I’ve studied Buddhism long enough to know that suffering is unavoidable. Illnesses like mine are often random. It feels cruel even though it’s not personal.
But intellectually knowing that’s true and really feeling it are two different things. And quite frankly I’m pissed off that I keep drawing the short end of the stick.
So that’s one reaction.
On the other side, I was waiting in line to return stuff at a store today and I had this overwhelming feeling of something pretty damn close to peace.
I thought about the fact that I didn’t have to wake up at 6:30 on Monday morning and go sit in boring meetings all day with people who didn’t like me (and the feeling was mutual)…and it made me smile.
I’m sure there’s a correlation between the not-getting-ahead in life and my desire to avoid unpleasant work situations. But the fact of the matter is that I am accustomed to working from home, much more so than in an office.
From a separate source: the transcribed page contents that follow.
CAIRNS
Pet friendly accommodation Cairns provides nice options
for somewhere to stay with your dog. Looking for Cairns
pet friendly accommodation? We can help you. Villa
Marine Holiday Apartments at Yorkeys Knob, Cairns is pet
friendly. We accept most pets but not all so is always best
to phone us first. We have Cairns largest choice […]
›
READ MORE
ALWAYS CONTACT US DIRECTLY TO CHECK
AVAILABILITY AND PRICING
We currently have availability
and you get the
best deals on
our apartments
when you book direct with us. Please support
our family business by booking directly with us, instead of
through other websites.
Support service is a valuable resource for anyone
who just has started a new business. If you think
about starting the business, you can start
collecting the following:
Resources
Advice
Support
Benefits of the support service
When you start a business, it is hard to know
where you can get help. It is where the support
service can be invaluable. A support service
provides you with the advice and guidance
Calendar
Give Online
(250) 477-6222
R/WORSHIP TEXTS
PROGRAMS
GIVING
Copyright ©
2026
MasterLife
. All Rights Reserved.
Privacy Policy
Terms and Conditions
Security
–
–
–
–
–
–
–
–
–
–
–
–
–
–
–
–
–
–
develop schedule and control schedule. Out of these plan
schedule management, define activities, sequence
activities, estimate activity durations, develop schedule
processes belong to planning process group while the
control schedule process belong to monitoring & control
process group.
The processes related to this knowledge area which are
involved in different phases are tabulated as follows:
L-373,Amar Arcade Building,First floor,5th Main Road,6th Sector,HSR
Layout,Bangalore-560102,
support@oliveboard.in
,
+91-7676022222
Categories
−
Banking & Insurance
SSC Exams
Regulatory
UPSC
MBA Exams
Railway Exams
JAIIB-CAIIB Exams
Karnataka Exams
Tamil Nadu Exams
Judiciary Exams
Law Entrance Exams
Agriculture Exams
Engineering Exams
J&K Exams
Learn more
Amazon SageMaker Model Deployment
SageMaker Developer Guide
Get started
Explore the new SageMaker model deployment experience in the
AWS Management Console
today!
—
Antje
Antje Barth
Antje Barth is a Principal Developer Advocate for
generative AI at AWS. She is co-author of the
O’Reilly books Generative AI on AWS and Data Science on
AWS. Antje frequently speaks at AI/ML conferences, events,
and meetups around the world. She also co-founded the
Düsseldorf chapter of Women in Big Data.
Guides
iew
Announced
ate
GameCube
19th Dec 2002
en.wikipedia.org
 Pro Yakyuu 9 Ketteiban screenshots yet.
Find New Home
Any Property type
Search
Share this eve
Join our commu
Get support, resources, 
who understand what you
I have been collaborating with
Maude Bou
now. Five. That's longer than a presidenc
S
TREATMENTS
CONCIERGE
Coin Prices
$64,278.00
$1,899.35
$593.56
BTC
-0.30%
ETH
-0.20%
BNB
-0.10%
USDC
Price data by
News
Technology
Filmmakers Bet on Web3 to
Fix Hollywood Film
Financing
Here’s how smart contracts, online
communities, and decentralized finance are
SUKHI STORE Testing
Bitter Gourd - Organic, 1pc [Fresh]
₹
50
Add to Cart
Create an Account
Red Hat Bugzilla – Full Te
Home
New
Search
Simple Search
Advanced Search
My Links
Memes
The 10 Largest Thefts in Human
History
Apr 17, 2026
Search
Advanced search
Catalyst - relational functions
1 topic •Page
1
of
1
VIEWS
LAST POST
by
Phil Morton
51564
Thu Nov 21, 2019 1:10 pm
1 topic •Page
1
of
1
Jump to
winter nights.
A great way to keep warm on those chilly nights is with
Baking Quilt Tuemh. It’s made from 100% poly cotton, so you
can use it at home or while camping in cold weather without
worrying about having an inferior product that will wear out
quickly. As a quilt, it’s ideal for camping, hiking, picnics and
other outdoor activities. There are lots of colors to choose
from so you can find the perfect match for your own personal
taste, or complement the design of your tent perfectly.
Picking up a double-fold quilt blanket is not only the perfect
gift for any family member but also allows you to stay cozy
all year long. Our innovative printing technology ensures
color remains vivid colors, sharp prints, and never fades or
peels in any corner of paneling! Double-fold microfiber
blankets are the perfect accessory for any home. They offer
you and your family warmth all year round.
I find most offices banal, along with the people who work in them. I really don’t care what you were watching on TV last night. I don’t care about the new diet you’re on. I don’t care about how drunk you got or how epically you vomited everywhere as a result.
My last work environment was filled with a lot of recent grads who were still big into the partying lifestyle. And honestly I wasn’t even that big into the partying lifestyle when I was in my early 20s. I was married at 20, had my first kid just before I turned 24 and I settled into raising babies and making bread and soap and going back to school. I didn’t get my degree until I was 31.
As far as work places go, I’m far better suited to libraries. They don’t pay shit for part-timers, but it’s a nice way to get out of the house and at least the work environment suits me better. It’s quiet, people are more intellectual than focused on dumb stuff, and conversations are almost never about drinking until you puke. You can be brainy and bookish and nobody celebrates making bad decisions under the influence of alcohol, let alone naming the whole department accordingly. (No thank you, I am not like anyone’s drunk uncle and don’t want to be. Just because my kids are older doesn’t mean I now want to binge-drink as a lifestyle.)
Because my last library job had such weird hours and they had a weird policy of having to make up your hours for holidays (which was even harder to fit into their limited hours of operation), I couldn’t make it work with having to pick up the kids from school. But the environment was great for me. I’ll probably look for another part-time library job once the kids graduate.
So in the meantime, yeah, I have to find a plan B and I’m not happy about that. I’m still licking my wounds about not being able to work full-time, and my new realization scares me more than a little.
But I’m also surprisingly relieved and happy not to do the FT work life. There’s no perfect job (and freelancing certainly isn’t it) but you know, it really could be worse.